Yesterday, the appeal for a shoulder to cry on came from 3,000 miles away, but
was closer to my heart than most requests. My daughter, who lives in
Baltimore, called in utter despair.
"Mom, I'm in the Emergency Room
at the Maryland Medical Center." came the familiar voice across the
miles. "I lost the
baby!"
"Oh, no! I'm so, so sorry,
Dani. Are you okay?"
"There was so much blood and we
just didn't know what to do. I
called my doctor and he said go to the hospital. Kelly drove me here as quickly as he
could, but it was too late."
"I'm so sorry, but are you
okay?" It is
impossible to absorb the tears falling on the other end of a phone call; even
willing, capable shoulders can't capture virtual tears. My arms longed to hold my sobbing
daughter. My heart ached to
pull her tight and let our tears mix together over the loss of the child who
would have been my first grandchild--a child who was absolutely wanted,
patiently waited for, and perfectly planned.
After regaining her voice, Dani said,
"I think this wouldn't be quite so hard if we hadn't just seen the ultra
sound pictures and heard the heartbeat four days ago."

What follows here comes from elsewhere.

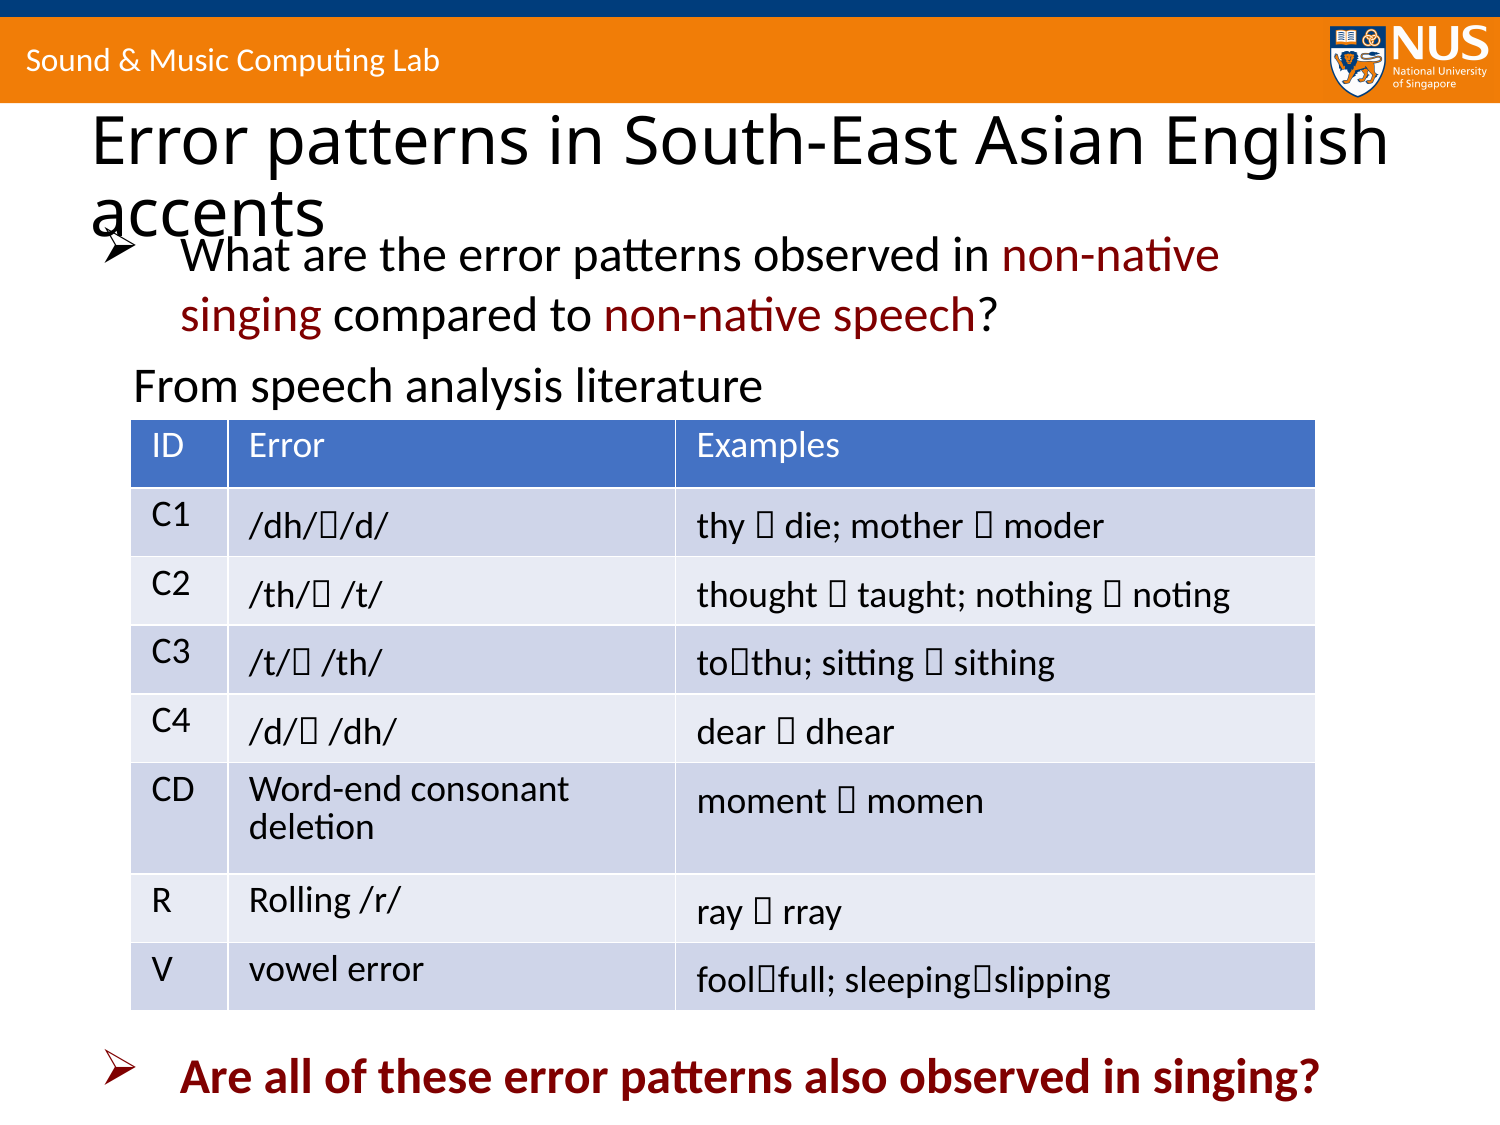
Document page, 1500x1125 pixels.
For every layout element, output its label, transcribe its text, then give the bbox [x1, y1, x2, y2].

"I know Dani. I am so sad."
"We just finished painting the
ceiling of the nursery the prettiest shade of yellow on Thursday and we ordered
a crib and the sheets and quilt for it last week."
Danielle hiccuped into the phone.
"I'm so sorry, sweetheart."
My heart was aching thinking of all the plans already laid out in anticipation
of this baby. I thought of
my own small preparations--the cute maternity tops I purchased at the mall last
week. I had addressed the
package to Dani last night with plans to drop by the post office on Monday to
mail the gift. My own
excitement about this baby was packed in that box of maternity clothes with a
pacifier laid on top. I
wouldn't be mailing it on Monday. That
box will go on a shelf along with all the plans for the baby we expected in the
spring.
"I don't know what to do,
mom. How am I going to go
back to work? I just told
Principal Manning I was pregnant on Friday and now on Sunday I'm not."
"Everyone will be sad with you,
Dani. Just tell your
principal you had a miscarriage. I'm sure he will make arrangements for your
classes and allow you a few days off."
More tears across the miles. More sense of loss. More realization of altered
plans. "I love you,
Dani. Are you and Kelly
going to be okay? I'm so sorry this happened."
"We'll be okay. Thanks Mom."
"I wish I could be there for you,
Dani. I love you."
There is more to being a shoulder to
cry on than saying words across a telephone connection. It involves a personal presence, a
physical touch, eyes meeting, and spirits mingling to express love and offer
empathy. As much as I ache
for my daughter and her loss, I am hurt that I can't be there to help her carry
this burden of sadness. I long to ease some of the load of sorrow from her
shoulders onto mine. Sharing the weight of distress is truly what a shoulder is
for.
Today, I need a shoulder to cry on.
P.S. NOTE, I HAVE HAD TWO MORE FUNERALS BETWEEN THESE TWO POSTS.